Below is my detailed list of what we have done in the past to delouse the house:

House/bedding:

  • Wash sheets, vacuum and iron bed;  I flip mattress and do both sides, some people steam the beds
  • Kids sleep on the floor for the week on camping mats, which I vacuum every day and the floor.  Sheets get washed every day.
  • Quarantine rooms from kids, and only allow them to stay in rooms like kitchen or bedroom.  (no family room)  If multiple kids have it, let them sleep together in one room, so you don’t have to clean two rooms each morning.
  • Vacuum all rooms once, couches too.  Don’t let anyone in these rooms until the lice is gone.

My “lice kit” that I have on hand contains this:

  • The oils and nit deglue-ing products from Lice Knowing You.  I use them as directed:
  1. Spray nit deglue on hair
  2. Put on shower cap and wait 30 minutes or more.
  3. Then put on killing oil.  Wait 1 hour.
  4. Comb through using very good, metal comb, not the plastic ones that come in the over the counter boxes.
  • Lots of large plastic bags.   Use them as ponchos for you and the kids, place on the floor where you’re working, and for trash.
  • Rolls of paper towels: fold towels in quarters and use them to wipe the comb every time you comb through the hair; look for bugs on comb.
  • Salon style hair clips.  Get them at beauty parlor stores; but I found some smaller ones at the grocery store, that still worked.  These are for pulling back the hair.
  • Boxes of Latex gloves.
  • Shower caps.
  • Vinegar and plastic cups.  Place vinegar in cup and dilute with water, and use it for clips coming out of the hair and to rinse on comb occasionally.
  • Large plastic combs to comb through hair.  Keep these in the vinegar solution.
  • New brushes (I buy new brushes so I have something to brush their hair after shampooing)…I toss the old brushes.
  • Olive oil.

The key to combing is this:

  1. You take a section of hair (start at the front bangs) and comb once through the size of the comb (which is about an inch long).
  2. Now, lets say the hair is in the shape of a square when you are holding it.  You hold that section of hair and comb right side of it; then you wipe the comb,
  3. And then you comb the backside of that section of hair, wipe comb,
  4. And then you comb the left side of that section; wipe comb.  Make sure you get in really close to the scalp.
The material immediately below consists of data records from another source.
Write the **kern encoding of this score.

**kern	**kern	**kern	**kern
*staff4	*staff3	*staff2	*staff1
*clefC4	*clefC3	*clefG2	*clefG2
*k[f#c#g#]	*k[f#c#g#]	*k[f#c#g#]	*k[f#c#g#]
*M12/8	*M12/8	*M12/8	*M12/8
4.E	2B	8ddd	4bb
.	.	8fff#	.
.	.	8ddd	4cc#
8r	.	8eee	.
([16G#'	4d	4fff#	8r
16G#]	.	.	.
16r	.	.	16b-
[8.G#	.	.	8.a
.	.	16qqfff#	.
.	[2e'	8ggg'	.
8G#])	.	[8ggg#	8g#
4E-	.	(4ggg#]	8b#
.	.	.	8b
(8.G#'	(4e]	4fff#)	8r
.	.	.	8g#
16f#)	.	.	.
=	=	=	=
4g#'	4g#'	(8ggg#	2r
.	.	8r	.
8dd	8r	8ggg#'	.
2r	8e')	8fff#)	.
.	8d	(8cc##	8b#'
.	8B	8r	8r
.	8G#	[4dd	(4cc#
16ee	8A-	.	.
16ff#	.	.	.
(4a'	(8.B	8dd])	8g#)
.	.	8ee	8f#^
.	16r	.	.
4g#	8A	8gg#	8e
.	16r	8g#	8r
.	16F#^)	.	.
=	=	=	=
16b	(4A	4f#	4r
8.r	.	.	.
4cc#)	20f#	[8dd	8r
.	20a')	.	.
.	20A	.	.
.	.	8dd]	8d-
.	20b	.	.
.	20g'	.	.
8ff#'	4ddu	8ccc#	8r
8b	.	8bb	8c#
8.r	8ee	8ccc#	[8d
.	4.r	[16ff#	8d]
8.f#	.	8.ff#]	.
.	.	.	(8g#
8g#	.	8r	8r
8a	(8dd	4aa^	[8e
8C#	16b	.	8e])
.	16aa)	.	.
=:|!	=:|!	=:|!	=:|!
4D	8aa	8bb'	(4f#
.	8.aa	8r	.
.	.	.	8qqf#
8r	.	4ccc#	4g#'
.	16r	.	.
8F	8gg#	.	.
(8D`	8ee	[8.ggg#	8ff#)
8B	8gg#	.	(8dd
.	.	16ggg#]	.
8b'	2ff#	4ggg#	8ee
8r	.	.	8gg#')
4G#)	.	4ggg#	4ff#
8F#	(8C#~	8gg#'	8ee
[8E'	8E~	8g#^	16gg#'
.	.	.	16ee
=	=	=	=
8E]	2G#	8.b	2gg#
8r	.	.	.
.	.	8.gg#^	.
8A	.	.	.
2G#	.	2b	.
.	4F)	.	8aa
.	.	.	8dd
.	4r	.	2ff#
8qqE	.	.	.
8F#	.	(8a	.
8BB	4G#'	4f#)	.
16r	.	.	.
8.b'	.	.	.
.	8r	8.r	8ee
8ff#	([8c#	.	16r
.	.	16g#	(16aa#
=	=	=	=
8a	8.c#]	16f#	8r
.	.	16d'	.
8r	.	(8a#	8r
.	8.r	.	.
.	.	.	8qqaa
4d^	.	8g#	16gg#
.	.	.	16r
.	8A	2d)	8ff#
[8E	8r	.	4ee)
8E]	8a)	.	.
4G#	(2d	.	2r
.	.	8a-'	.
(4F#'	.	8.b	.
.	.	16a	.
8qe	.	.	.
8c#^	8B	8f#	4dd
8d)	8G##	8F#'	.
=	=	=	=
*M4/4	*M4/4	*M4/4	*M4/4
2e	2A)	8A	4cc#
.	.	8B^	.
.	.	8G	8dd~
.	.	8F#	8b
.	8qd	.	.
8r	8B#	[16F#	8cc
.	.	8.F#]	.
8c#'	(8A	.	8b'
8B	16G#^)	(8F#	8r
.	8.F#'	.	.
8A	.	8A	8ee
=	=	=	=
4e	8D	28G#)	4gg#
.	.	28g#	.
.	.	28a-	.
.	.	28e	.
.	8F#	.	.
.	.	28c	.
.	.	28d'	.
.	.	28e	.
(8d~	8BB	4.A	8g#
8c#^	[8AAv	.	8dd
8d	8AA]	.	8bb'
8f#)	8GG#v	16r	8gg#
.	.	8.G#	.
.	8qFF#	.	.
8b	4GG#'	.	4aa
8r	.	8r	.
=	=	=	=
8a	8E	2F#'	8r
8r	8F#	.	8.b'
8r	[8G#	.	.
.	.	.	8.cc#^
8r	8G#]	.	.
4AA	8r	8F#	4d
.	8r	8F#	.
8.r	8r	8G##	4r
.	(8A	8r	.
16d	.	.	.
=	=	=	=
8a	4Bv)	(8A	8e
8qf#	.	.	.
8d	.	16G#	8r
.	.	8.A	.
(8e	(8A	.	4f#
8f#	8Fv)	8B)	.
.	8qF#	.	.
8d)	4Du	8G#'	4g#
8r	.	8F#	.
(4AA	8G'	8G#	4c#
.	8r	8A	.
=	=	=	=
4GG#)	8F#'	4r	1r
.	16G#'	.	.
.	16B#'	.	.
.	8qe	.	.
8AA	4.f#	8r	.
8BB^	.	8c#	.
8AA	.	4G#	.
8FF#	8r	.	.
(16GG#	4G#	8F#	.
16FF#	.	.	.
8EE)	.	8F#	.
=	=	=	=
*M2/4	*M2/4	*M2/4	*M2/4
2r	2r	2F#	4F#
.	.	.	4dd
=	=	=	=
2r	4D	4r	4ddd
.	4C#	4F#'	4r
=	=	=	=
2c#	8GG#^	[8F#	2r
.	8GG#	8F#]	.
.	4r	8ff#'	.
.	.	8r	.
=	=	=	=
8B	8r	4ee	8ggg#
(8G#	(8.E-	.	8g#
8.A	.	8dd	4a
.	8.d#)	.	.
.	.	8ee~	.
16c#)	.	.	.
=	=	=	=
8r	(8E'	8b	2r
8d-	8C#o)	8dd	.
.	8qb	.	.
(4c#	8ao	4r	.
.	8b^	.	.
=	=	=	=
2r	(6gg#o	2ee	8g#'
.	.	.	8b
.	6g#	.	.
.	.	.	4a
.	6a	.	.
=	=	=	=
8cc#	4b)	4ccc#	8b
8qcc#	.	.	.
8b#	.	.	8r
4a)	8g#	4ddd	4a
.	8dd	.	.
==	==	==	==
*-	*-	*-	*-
The treatments from Lice Knowing You, uses the nit deglue one day with their killing oil; then the next day you just put regular olive oil on the hair and comb it through; then I use a shampoo with no conditioner.  You then repeat with the deglue & oil the 3rd day, and olive oil the 4th day and it continues like that for a week.

I hope the best for you and that you should know that you are not alone in this!  There are many, many businesses out there making money on this – so there are a lot of people in need of these services – which means you are not alone!